私はSNSや動画サイトを直接見ておらず、この一連の反応を伝える新聞記事をネット上で最初に読み、選手たちの行為に対して、正直不快な感じをもった。
しかしほどなくして、一気にクールダウン、冷静になれた。ベッドの制作会社の反応を伝える新聞記事をネットで見たのだ。「ベッドを作った企業としてはグチャグチャになった動画が拡散したことは残念。
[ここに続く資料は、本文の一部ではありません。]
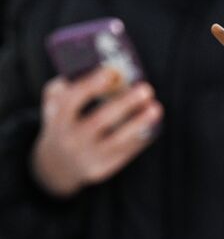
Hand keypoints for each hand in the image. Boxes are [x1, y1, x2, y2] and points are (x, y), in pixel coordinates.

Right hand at [30, 67, 162, 198]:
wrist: (57, 165)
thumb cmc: (63, 123)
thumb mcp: (54, 106)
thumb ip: (65, 87)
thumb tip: (97, 70)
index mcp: (57, 120)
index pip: (72, 101)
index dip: (91, 85)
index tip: (112, 71)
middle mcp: (70, 140)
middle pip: (100, 121)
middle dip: (125, 104)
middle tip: (146, 88)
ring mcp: (86, 157)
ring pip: (118, 140)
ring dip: (140, 123)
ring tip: (156, 108)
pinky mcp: (102, 169)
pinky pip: (126, 152)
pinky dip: (141, 138)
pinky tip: (153, 124)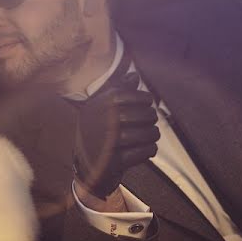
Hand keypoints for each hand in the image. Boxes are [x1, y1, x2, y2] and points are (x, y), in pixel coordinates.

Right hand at [72, 72, 159, 198]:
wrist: (87, 165)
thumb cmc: (98, 131)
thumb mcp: (102, 109)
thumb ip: (118, 91)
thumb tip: (134, 75)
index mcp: (95, 107)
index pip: (121, 96)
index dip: (140, 97)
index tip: (148, 101)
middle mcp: (97, 124)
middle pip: (131, 115)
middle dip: (149, 116)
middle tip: (153, 119)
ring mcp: (103, 144)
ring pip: (137, 135)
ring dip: (151, 134)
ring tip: (154, 133)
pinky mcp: (111, 162)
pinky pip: (137, 154)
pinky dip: (148, 150)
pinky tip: (150, 148)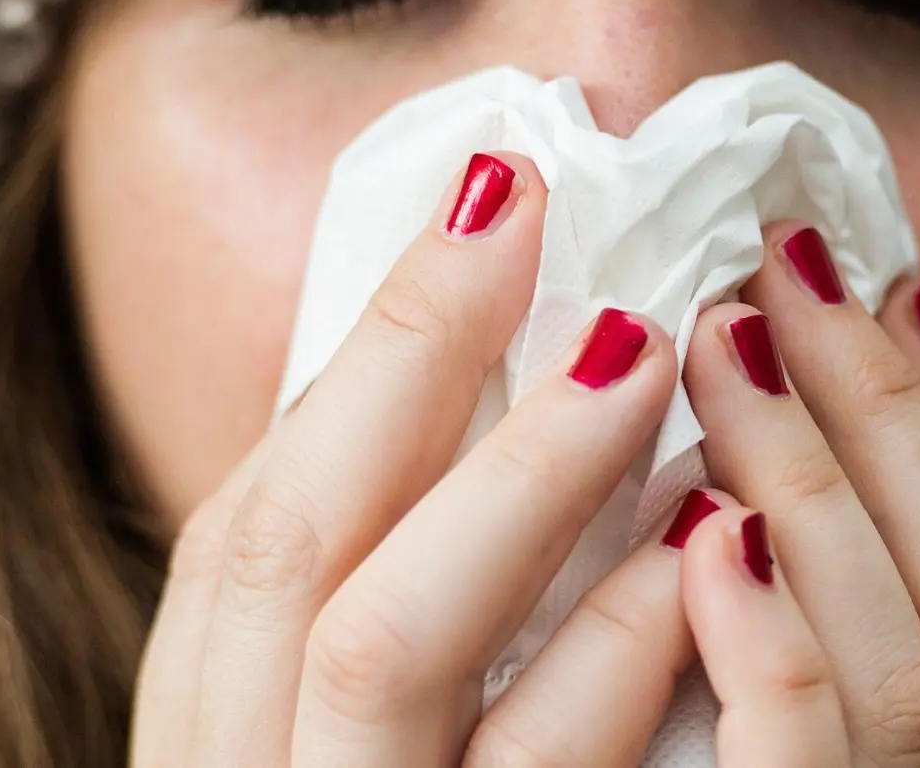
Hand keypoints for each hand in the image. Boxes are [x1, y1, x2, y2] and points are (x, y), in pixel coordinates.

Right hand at [131, 152, 699, 766]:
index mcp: (218, 724)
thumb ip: (394, 593)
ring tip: (635, 345)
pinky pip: (531, 767)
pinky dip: (615, 646)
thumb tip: (475, 395)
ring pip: (383, 640)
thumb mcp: (357, 733)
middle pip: (288, 542)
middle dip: (408, 353)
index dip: (360, 356)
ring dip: (520, 474)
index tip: (477, 213)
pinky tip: (702, 537)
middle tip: (531, 207)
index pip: (250, 520)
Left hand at [674, 222, 919, 766]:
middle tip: (785, 257)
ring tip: (723, 336)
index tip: (897, 282)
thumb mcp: (860, 730)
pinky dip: (771, 643)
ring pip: (898, 662)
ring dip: (811, 480)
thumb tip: (767, 464)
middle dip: (882, 404)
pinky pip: (803, 759)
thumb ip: (852, 619)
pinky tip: (711, 533)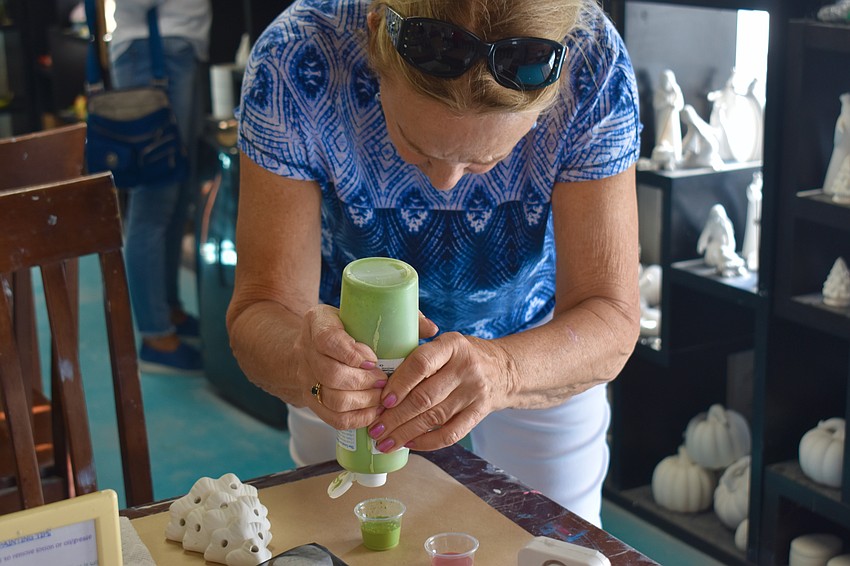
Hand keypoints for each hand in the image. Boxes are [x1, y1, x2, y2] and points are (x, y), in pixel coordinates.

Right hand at [295, 305, 387, 429]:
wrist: (310, 347)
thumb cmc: (345, 328)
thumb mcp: (360, 312)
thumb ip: (396, 316)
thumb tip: (431, 329)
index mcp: (318, 324)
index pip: (328, 340)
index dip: (352, 354)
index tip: (374, 360)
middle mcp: (307, 351)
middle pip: (332, 374)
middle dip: (364, 382)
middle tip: (385, 381)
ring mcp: (308, 379)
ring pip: (333, 399)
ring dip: (364, 401)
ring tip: (383, 397)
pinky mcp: (313, 402)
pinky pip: (334, 418)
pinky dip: (359, 418)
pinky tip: (376, 412)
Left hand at [364, 332, 513, 452]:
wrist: (503, 370)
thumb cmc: (463, 356)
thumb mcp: (446, 343)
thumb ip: (419, 353)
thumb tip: (381, 376)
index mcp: (453, 346)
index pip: (421, 364)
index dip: (399, 384)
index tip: (382, 400)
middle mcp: (465, 369)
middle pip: (424, 397)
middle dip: (395, 416)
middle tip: (375, 428)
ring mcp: (474, 393)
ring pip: (434, 418)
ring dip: (406, 433)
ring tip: (385, 441)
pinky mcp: (478, 414)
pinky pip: (450, 434)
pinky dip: (427, 442)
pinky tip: (410, 444)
でも、それ以上に選手たちにケガがなくて本当によかった」との広報担当者のコメント。そう、私にはこの感覚がなかった。そうだよな。ケガがなくてよかった。記事において「メダリストがベッド上で喜んで跳びはねること」は想定していたが、9人ものアスリートが同時に跳びはねるのは「想定外だった」と。
この会社は動画公開直後に騒動が起き出した時には、「選手の皆さんが選手村の様子を動画におさめてSNSで発信してくれるのはとてもうれしいです」とツイート。直接騒動に触れてはいないが、選手らのSNS発信について肯定的な見解を示していた。頑丈で再生や再活用可能なクールでエコな商品であるが、一貫して対応もクールなのだ。
さて、動画を投稿した選手は謝罪動画を公開。その後、静岡県熱海市で発生した土石流の被災者の支援に向けて寄付を募るウェブサイトを立ち上げ、自身もオリンピック開催国への感謝の気持ちを込めて200を寄付したと伝えるニュースを見た。
ネットが普及した今、五輪でも、競技者、サポーター、企業など、国や立場を超えてさまざまな声の発信と交流がある。酷暑にコロナ。熱くなりがちだが、クールでもいたい。
ところ・めぐみ氏
1967年生まれ。同志社大文学部社会福祉学専攻卒。関西大人間健康学部教授。専門は地域福祉方法論、福祉教育。